Nous reprenons la route et nous arrêtons pour voir le coucher de soleil à Pot Alley, un lieu incroyable et majestueux où d’immenses falaises déchiquetées plongent dans l’océan. La lumière est surnaturelle, les rochers passent du doré au rouge pendant que le soleil rougeoyant disparaît derrière l’horizon, et malgré les rafales de vent glaçé qui manquent de nous emporter, nous avons du mal à quitter cet endroit.

Nous passons la première nuit à Kalbarri, point de départ pour une belle balade le lendemain dans le Kalbarri National Park (1 000 km² de bush) où nous faisons de l’updiving sur une paroi rocheuse de 25 mètres (ben pour une première fois c’est déjà pas mal). Il s’agit donc de descendre en rappel une paroi abrupte. Franchement, je pensais que c’était plus facile. « Fais la grenouille ! » me crie le moniteur. Ben ouiiii, j’essaie ! Ma grenouille était certe un peu tendue (en témoignent mes courbatures du lendemain), mais je suis arrivée en bas un grand sourire aux lèvres. Même que j’ai recommencé.

Nous découvrons ensuite la Shark Bay World Heritage Area, où nous nous baignons sur une plage uniquement composée de milliers de petits coquillages blancs (d’où son nom : Shell Beach).

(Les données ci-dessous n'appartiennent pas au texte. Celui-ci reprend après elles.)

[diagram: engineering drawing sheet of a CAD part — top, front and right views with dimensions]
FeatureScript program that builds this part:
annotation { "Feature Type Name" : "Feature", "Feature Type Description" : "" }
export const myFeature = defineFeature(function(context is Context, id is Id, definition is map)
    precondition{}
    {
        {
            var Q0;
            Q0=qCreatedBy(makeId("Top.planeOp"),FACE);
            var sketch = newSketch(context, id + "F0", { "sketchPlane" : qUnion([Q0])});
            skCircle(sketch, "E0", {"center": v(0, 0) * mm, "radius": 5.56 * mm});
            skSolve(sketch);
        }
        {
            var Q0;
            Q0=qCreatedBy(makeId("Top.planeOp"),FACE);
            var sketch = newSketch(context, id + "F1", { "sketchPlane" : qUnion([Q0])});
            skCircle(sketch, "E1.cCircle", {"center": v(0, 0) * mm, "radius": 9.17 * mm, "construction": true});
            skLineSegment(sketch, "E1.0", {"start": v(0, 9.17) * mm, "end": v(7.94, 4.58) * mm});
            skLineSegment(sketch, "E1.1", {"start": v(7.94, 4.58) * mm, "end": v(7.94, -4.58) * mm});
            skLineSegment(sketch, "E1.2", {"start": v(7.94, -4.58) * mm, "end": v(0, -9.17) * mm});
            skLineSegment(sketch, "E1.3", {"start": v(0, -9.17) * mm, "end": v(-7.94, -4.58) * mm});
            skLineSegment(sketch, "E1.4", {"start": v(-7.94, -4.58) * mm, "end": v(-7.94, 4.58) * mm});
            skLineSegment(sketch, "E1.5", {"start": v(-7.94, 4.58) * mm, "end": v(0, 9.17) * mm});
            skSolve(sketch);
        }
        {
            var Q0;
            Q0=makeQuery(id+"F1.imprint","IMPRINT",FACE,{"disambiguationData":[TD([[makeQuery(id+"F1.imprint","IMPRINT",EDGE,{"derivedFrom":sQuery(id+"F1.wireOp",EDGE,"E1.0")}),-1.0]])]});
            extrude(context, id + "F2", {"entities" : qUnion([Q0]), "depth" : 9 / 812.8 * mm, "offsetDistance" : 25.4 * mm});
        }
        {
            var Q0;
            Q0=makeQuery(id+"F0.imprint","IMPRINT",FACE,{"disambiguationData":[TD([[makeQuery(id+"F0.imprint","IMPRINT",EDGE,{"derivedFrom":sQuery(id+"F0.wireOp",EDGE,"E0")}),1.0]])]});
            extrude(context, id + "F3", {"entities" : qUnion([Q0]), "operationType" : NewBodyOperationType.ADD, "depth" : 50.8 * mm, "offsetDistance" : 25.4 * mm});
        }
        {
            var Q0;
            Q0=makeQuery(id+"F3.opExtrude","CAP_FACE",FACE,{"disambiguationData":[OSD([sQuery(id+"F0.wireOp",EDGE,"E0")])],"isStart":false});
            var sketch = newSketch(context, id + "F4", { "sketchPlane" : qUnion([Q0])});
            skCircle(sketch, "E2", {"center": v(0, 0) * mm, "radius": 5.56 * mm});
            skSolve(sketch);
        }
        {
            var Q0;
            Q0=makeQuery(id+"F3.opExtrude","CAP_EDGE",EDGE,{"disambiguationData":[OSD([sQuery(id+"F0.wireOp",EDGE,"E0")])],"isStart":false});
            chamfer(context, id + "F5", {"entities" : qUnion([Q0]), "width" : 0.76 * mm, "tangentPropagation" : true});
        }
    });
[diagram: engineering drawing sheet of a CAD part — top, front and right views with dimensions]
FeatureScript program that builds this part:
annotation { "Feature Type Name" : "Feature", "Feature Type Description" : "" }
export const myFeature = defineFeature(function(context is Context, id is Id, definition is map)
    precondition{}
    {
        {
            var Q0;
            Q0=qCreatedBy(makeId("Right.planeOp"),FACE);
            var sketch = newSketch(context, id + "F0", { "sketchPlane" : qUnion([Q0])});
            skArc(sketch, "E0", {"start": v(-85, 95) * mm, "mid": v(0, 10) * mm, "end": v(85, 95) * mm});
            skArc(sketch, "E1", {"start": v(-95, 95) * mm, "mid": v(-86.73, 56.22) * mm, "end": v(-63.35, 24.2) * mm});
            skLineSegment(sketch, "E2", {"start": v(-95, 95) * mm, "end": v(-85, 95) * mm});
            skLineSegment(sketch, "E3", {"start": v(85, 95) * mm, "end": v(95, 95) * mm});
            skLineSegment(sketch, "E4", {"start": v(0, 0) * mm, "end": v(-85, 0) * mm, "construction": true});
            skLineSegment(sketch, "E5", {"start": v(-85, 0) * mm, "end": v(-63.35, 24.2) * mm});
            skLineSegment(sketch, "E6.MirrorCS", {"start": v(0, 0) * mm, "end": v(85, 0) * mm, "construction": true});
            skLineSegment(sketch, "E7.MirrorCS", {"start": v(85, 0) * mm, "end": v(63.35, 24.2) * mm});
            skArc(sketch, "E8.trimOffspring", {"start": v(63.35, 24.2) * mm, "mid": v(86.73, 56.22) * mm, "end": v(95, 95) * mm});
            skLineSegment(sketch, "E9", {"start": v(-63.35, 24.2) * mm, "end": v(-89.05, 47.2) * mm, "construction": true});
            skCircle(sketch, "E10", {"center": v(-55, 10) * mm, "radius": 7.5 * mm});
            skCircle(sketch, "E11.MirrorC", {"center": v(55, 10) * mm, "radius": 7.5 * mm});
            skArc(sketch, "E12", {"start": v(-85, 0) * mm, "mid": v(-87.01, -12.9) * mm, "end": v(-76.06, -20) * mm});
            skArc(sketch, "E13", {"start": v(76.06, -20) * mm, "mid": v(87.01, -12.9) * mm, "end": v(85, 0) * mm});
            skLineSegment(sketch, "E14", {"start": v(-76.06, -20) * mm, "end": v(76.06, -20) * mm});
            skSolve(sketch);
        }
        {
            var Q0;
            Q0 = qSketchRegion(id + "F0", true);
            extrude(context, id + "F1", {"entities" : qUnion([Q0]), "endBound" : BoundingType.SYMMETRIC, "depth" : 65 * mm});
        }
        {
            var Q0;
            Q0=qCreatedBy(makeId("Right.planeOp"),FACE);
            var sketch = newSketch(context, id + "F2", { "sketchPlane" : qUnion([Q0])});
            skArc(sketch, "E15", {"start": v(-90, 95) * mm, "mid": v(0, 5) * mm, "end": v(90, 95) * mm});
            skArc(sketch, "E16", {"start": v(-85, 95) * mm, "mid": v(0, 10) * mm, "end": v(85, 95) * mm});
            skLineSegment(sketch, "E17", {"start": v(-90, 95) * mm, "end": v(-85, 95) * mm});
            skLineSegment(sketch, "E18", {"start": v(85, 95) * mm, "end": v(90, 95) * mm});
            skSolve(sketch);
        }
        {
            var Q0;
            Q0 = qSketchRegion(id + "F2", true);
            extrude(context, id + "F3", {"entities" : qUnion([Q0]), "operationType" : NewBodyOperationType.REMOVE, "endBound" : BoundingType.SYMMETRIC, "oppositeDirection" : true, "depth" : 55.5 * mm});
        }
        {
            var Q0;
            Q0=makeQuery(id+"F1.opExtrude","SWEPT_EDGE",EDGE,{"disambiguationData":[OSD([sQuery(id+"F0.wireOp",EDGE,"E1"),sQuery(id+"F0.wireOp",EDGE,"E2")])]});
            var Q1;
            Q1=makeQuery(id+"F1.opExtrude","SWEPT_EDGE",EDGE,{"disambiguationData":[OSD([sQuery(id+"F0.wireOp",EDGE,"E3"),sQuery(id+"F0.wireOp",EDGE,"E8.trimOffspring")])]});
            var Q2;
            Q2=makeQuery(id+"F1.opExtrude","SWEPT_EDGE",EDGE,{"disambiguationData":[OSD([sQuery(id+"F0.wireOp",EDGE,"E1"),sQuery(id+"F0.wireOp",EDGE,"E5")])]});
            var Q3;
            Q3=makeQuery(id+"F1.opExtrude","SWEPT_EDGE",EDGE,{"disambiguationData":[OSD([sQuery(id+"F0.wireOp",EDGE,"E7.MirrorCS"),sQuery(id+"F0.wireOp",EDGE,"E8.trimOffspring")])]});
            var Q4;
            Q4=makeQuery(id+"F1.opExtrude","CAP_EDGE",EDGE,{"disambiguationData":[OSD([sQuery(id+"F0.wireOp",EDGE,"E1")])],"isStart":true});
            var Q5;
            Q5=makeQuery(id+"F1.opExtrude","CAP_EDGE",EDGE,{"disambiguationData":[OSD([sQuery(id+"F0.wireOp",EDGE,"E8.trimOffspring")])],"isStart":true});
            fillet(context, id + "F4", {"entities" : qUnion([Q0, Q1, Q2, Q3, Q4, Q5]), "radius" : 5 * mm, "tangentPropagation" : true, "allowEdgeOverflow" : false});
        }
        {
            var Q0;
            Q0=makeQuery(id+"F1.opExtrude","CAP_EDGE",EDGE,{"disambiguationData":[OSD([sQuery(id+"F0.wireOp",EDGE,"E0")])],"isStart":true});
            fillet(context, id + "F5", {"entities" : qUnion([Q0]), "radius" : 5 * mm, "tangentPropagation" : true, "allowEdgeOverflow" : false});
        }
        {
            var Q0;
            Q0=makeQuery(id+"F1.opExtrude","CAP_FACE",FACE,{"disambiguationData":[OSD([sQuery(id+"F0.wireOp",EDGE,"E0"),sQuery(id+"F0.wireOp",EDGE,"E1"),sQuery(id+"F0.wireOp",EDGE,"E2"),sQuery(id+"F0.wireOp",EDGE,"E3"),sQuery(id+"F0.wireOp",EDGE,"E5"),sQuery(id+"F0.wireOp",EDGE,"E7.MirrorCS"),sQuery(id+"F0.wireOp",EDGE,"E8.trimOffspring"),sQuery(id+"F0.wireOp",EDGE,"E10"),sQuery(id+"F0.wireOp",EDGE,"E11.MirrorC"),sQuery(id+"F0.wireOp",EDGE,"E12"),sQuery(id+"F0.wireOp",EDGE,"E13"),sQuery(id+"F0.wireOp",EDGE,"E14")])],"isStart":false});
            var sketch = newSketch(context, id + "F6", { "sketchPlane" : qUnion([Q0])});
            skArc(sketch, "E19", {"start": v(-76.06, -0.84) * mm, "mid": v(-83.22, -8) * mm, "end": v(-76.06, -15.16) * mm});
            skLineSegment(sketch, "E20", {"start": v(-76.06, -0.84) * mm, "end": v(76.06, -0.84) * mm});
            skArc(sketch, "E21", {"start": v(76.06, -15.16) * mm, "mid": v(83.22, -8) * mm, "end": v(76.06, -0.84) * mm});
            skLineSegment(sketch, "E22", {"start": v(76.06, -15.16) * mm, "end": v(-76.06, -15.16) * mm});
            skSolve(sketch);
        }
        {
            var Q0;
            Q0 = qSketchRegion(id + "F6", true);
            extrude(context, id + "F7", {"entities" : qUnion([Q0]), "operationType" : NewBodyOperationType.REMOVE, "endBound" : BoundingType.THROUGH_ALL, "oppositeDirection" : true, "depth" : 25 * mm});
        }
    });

Nous passons la nuit à Monkey Mia, une zone protégée par le Département en charge de l’environnement et de la conservation.
Le lendemain, nous profitons de la plage sur laquelle notre auberge donne, et assistons au nourrissage des dauphins. Explications : depuis les années 60, des dauhins attirés par les bateaux de pêche ont pris l’habitude de venir en bord de plage pour être nourris. C’est donc devenu une attraction touristique à laquelle j’ai allègrement participé puisque j’ai donné un poisson à un mignon dauphin qui me souriait de toutes ses dents.
Nous partons ensuite voir une baie infestée de requins. On peut les observer depuis la colline en surplomb. Ils viennent vraiment contre la côte ! Très rassurant tout ça…

Le lendemain, super journée de folie. Nous sommes à Coral Bay, lieu de prédilection pour le snorkeling et la plongée. En effet, le long de la Coral Coast, il existe également une barrière de corail très riche en coraux et poissons de toutes sortes. Les stars de la région sont les requins baleines, énormes (jusqu’à 16 m de long et 40 tonnes) et magnifiques (bleus tachetés de blanc) mais la saison s’étendant de mars à juin, nous n’en verrons pas.
En revanche, nous nagerons jusqu’à en perdre haleine derrière des raies mantas majestueuses de 3,5 m d’envergure, nous barboterons au-dessus de cinq requins gris, nous nous baladerons en compagnie de charmantes tortues vertes (parfois en prenant soin d’éviter les méduses) et observerons le ballet incessant des poissons grignotant les coraux.

Enfin, le soir, nous atteignons Exmouth, dernière étape avant d’entamer notre redescente vers Perth. Nous y restons deux nuits et profitons des belles plages de Lakeside et Turquoise Bay depuis lesquelles la barrière de corail est accessible (sans bateau) pour faire du snorkeling. Encore des tortues, des coraux, un poulpe, des poissons-clowns… Chic !

Sixième jour. Lors de notre redescente, nous faisons une brève escale à l’endroit exact où passe le Tropique du Capricorne et nous arrêtons pour la nuit dans une charmante ferme entourée de champs dorés où paissent de mignons lamas.

Dernier jour ! Nous continuons notre route vers Perth et faisons escale dans un lieu surprenant : la Principauté de Hott River, un village ayant décidé de vivre en totale autharcie et d’auto-proclamer son indépendance. Nou avons donc rencontré le prince et la princesse, bien agés maintenant, et visité leur église, leur poste, leur government house, et leur boutique de souvenirs bien sûr.
Ils sont bizarres ces australiens. Non non, la Principauté de Monaco en France ça n’est pas du tout pareil… Bon, ok, on a la même chez nous.
Nous nous arrêtons également dans le Greenough Wildlife and Bird Park, une ferme où les propriétaires ont décidé de recueillir des animaux blessés et de les soigner.